Manken Nazlı Hamarat’ın kocası prodüktör Cevdet Emir Şaşmaz’ın ölümünün ardından uzun süre konuşmayan sevgilisi Vijdan Vatansever cinayetin işlendiği Kiev’deki soruşturmanın detaylarını paylaştı.

Cinayetin ardından hemen İstanbul’a dönen Vatansever Şaşmaz’ın ablası İlknur Şaşmaz ile tekrar Kiev’e giderek cinayetin işlendiği evi aradı. Konsolosluğa giden ikili dağ evinin bulunması konusunda yardım istedi. Kısa sürede ormanlık alan içerisindeki evi bulan Vatansever polis ile birlikte eve gitti.




Eve ulaştıklarında daha sonra kapının hiç açılmadığını gören Vatansever polisin isteği üzerine olay anını ceset başında tekrar anlattı. Katilin evde bulunan kelepçeyle kendisinin ve arkadaşı Sevinç’in ellerini kelepçelemesi nedeniyle olayı sadece izlemekle yetindiklerini ifade etti.

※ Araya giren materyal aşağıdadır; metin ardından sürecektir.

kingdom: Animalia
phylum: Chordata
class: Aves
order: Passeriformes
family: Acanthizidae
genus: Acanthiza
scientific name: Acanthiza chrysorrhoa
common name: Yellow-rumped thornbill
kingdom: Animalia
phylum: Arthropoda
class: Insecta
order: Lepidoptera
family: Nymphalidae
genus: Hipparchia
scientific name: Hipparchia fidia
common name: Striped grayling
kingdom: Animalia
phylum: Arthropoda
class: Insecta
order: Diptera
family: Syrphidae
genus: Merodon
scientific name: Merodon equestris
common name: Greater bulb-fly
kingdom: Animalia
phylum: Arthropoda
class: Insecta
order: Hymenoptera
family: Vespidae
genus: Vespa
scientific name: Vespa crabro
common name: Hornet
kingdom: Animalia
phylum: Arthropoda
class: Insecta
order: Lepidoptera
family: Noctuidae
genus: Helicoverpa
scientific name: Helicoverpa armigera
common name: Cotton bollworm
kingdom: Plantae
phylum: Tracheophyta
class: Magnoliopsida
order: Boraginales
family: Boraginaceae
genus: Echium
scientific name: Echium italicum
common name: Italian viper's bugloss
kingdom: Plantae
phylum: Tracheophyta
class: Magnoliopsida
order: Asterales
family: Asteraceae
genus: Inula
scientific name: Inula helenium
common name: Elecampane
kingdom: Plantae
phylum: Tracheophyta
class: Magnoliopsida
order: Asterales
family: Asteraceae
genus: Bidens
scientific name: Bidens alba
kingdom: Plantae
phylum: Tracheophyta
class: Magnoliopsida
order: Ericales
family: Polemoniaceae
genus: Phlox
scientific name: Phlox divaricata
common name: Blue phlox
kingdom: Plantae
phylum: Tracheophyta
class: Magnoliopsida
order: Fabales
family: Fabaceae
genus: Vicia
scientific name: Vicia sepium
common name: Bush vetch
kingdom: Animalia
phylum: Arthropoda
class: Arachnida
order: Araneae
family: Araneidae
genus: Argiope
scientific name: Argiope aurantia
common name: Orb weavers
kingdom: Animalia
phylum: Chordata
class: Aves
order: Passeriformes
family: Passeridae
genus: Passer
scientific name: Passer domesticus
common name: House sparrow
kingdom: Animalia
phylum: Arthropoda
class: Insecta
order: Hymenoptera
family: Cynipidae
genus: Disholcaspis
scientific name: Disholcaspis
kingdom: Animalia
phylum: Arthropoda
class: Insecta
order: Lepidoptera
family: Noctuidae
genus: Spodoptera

İstanbul’a geldikten sonra yaşadıklarını hemen emir Şaşmaz’ın ablası İlknur Şaşmaz’a anlattığını ve cesedi bulup polise haber vermek için onunla birlikte hemen Kiev’e gittiklerini söyleyen Vatansever şöyle devam etti, 
 
‘Ceset hâlâ o evdeydi’
 
“Katilin onu neden öldürdüğünü bilmiyorum. O canavarın bize neden kelepçe takıp paraları gasp ettiğinden haberim yok. Bize Emir’i Rus mafyası yüzünden öldürdüğünü söyledi. Paraların yerini ona söylemedim. Nazlı’ya teslim etti. Bizi olay günü bir araçla alıp eve götürdükleri için tam olarak adresi hatırlamıyordum. Yol üzerinde aynı güzergahtaki hatırladığım noktaları takip ederek dağ evini bulduk. Polis kapı kapalı olduğu için ev sahibini çağırdı. Ev sahibi gelip kapıyı açtığında cesedin hala orada olduğunu ve kimsenin dokunmadığını gördük. Orada polis tüm yaşananları anlatmamı istedi. Daha sonra savcılığa geçtik. Ne gördüysem ne duyduysam anlattım. Tam 8 sayfalık bir ifade verdim.
 
‘Kusarak anlattım’
 
Savcılıktaki ifademin ardından polis elime bir cetvel vererek kendimi katilin yerime koymamı ve bu şekilde en baştan tüm yaşananları anlatmamı istedi. Aynı anda bu ifadelerimi kayda aldılar. Bu şekilde sürekli tekrarlamamı istediler. Bazen anlatırken kusmaya başlıyordum baştan alıyorduk. Bu işlemlerin ardından mahkemeye sevkedildim. Mahkemede bir heyetin önüne çıktım. Burada İstanbul’dan Kiev’e geliş süreci ve cinayet anını ağlayarak anlattım. Hakim ve avukatlar benim halime ağlayacaklardı. Kimse benim samimiyetimden şüphe duymadı.